Mehrgenerationenhaus in Hamburg-Hohenhorst ist Beratungsstelle und Treffpunkt
Umso wichtiger, dass gerade in einem derart problembehafteten Umfeld eine Institution wie das „Haus am See“ an der Schöneberger Str. 44 hoffnungsvolle Signale aussendet: „Mensch, wir sind da. Für dich da.“ Sieben soziale Einrichtungen unter einem Dach mit 25 hauptamtlichen Mitarbeiterinnen und Mitarbeitern machen das 2011 für rund 1,7 Millionen Euro öffentlicher Gelder errichtete Gebäude zu einem Anlaufpunkt für jene, die handfeste Unterstützung prima gebrauchen können. Das Angebot reicht vom Babykursus bis zum Seniorentreff. Die aktiven, lebensbejahenden Nachbarschaftsmütter sind ein Beispiel, das ankommt. 17 Ehrenamtliche, ausgestattet mit der Kraft zehn verschiedener Sprachen, stehen jenen zur Seite, die das Dickicht deutscher Bürokratie, behördlicher Auflagen und medizinischer Verordnungen noch nicht ausreichend kennen. Die Erfolgsbilanz ist beeindruckend.

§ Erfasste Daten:
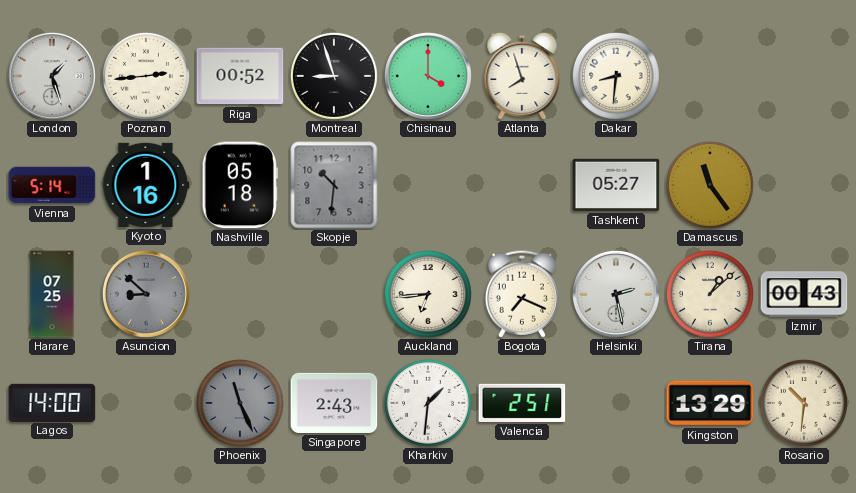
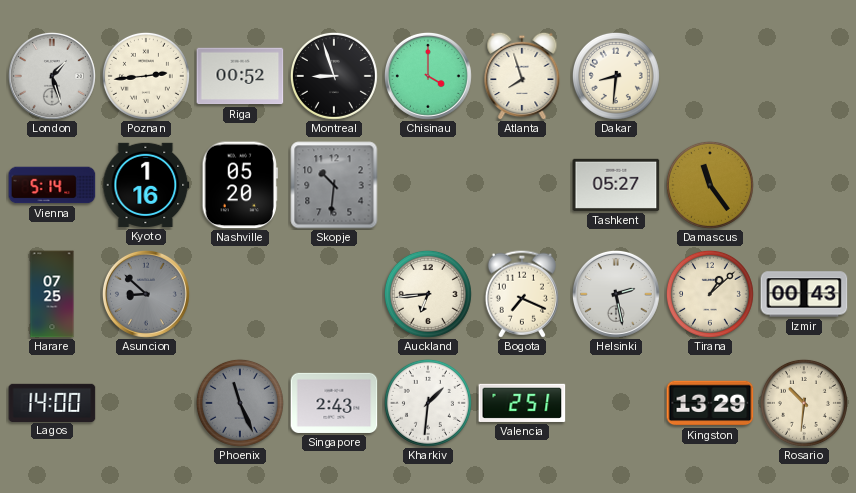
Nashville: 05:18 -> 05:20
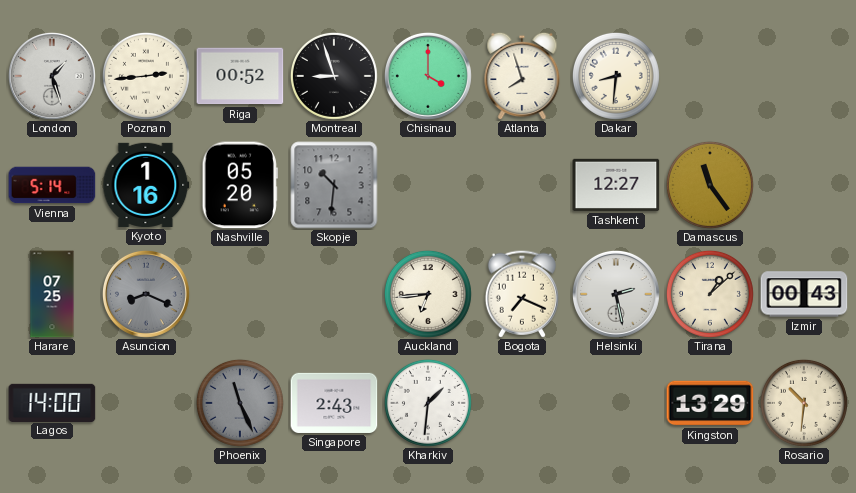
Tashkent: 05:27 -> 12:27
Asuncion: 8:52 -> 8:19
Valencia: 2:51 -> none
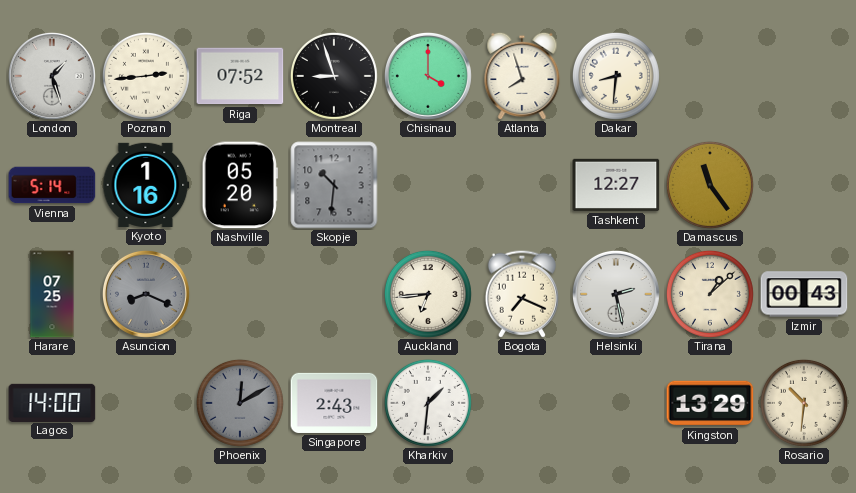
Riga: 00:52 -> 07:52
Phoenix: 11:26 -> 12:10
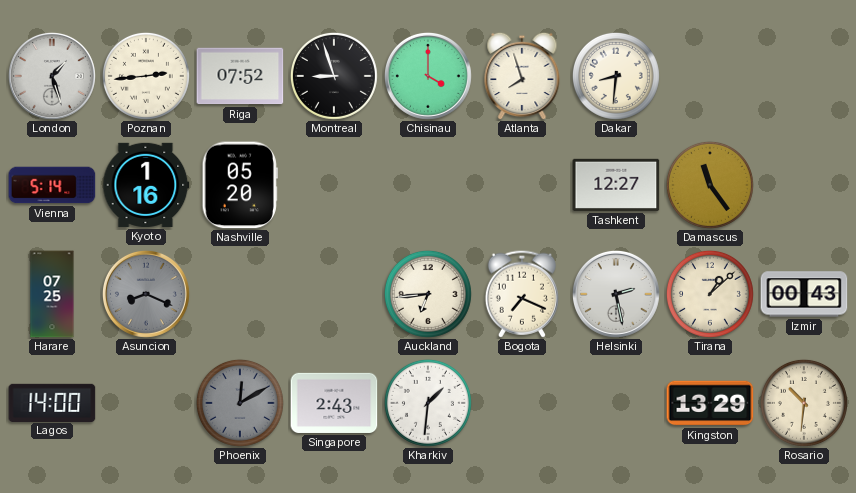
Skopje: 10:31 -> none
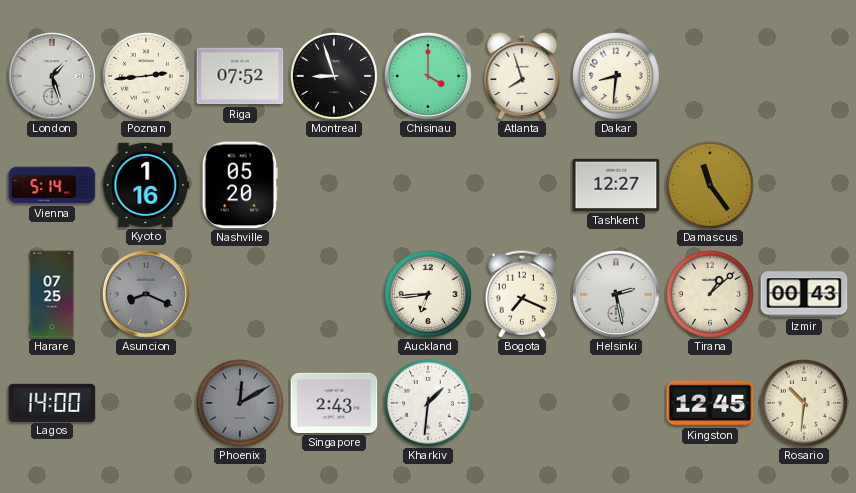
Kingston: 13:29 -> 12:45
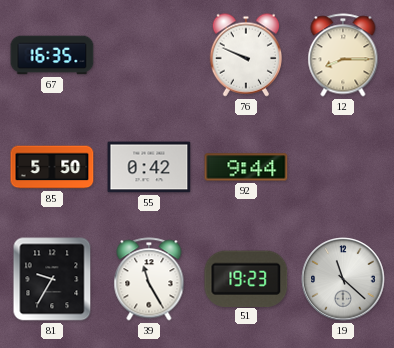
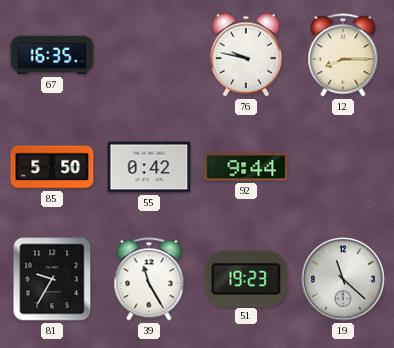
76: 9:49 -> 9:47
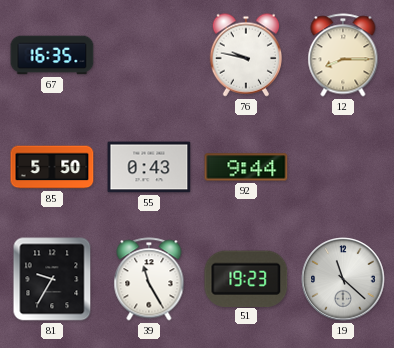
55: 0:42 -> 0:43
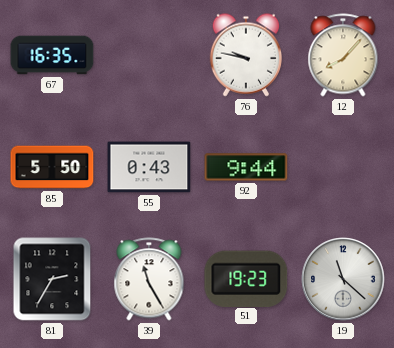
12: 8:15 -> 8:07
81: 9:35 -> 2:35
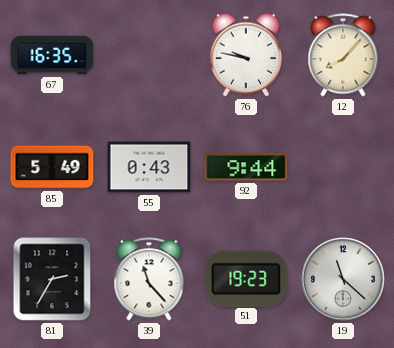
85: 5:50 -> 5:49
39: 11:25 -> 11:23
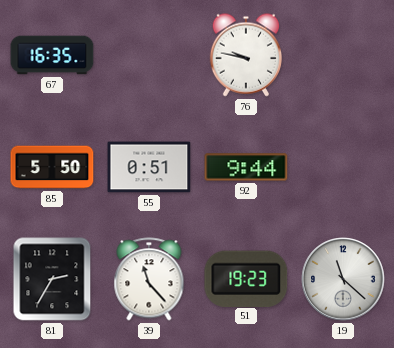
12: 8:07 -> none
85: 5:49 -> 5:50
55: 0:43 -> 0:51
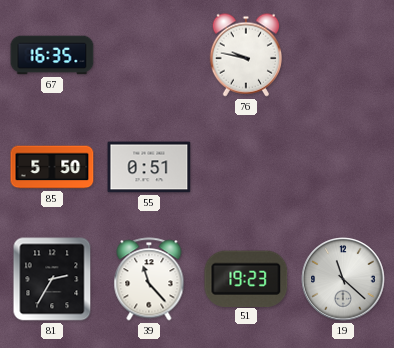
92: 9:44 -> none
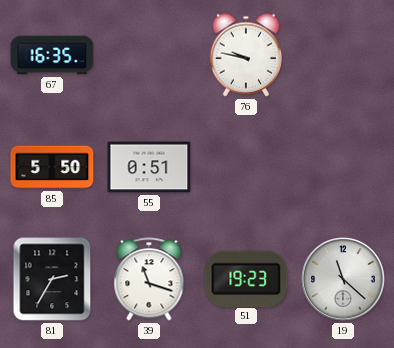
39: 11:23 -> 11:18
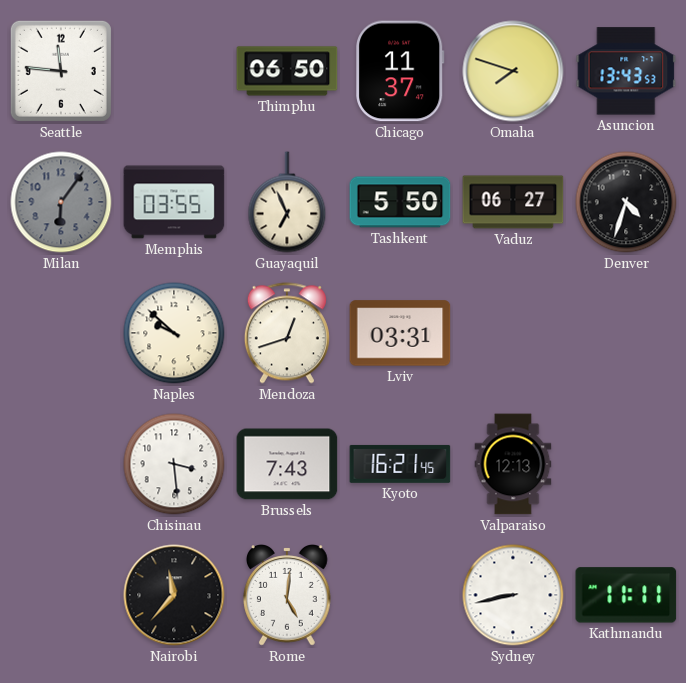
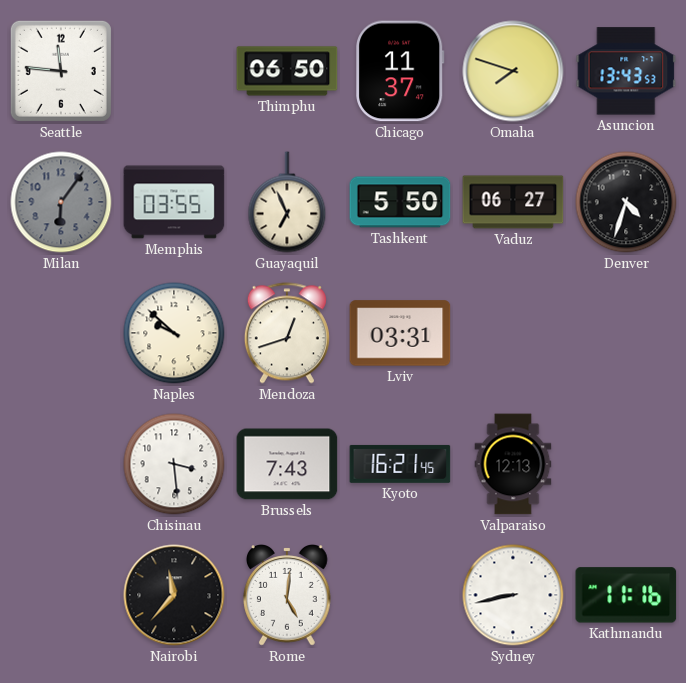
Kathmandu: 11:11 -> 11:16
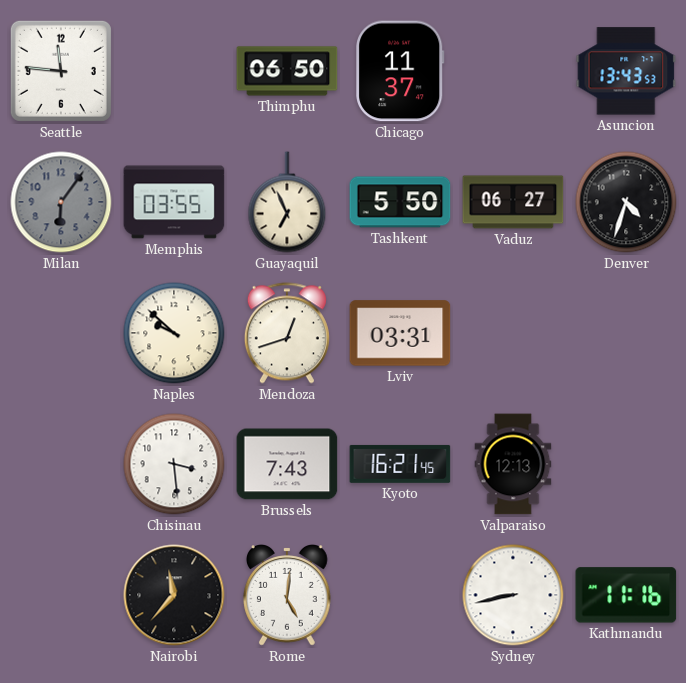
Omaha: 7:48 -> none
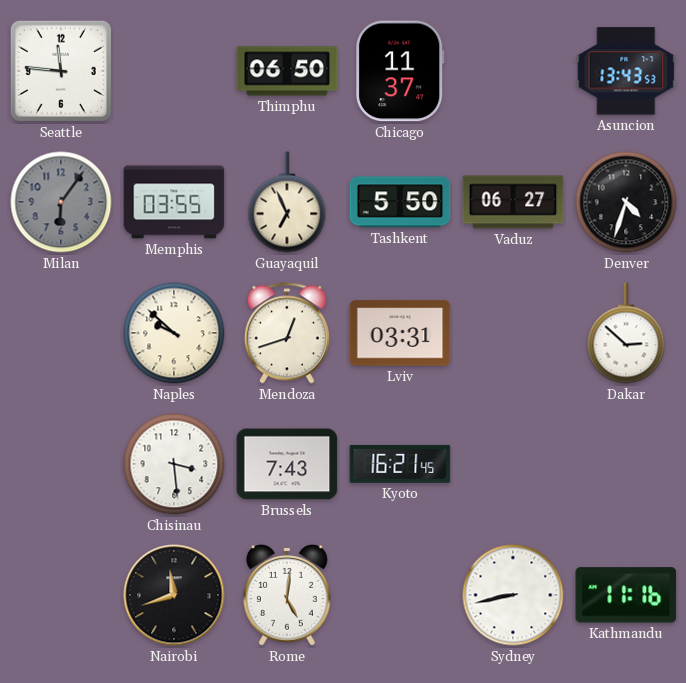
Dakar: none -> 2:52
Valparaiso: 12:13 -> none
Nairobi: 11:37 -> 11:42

§ Aufgabenstellung:
• 1. Beantworte anhand des Textes über das Haus am See:
(a) Wie viele hauptamtliche Mitarbeiterinnen und Mitarbeiter sind dort tätig?
(b) In welchem Jahr und für welche Summe wurde das Gebäude errichtet?
(c) Mit wie vielen Sprachen stehen die 17 Ehrenamtlichen anderen zur Seite?
• 2. Setze den Text über das Haus am See nach seinem letzten Satz fort.

§ Lösungen:
• 1.
(a) 25
(b) 2011, für rund 1,7 Millionen Euro öffentlicher Gelder
(c) Mit zehn verschiedenen Sprachen

• 2.
Doch vor den Details und einem Kaffee im Bistro „Horst Friends“ bittet Torsten Höhnke zum Rundgang durch das „Haus im See“. Das zweistöckige Gebäude mit skandinavischer Architektur gehört zu den etwa 530 von Bund und Ländern hierzulande gebauten Mehrgenerationenhäusern. Sechs bestehen in Hamburg. Auch wenn es so klingen mag: In den Häusern wohnt niemand. Indes werden soziale Dienstleistungen angeboten. Es gibt eine entzückend eingerichtete Kita, eine Elternschule, einen Versammlungssaal mit 60 Plätzen, einen Seniorentreff „U 99“, Berufsförderung, qualifizierte Beratung in Sachen Gesundheit, Arbeitssuche sowie Unterstützung bei sozialen Fragen. In der Tat deckt das Spektrum alle Altersgruppen ab. Der Begriff Mehrgenerationenhaus passt folglich.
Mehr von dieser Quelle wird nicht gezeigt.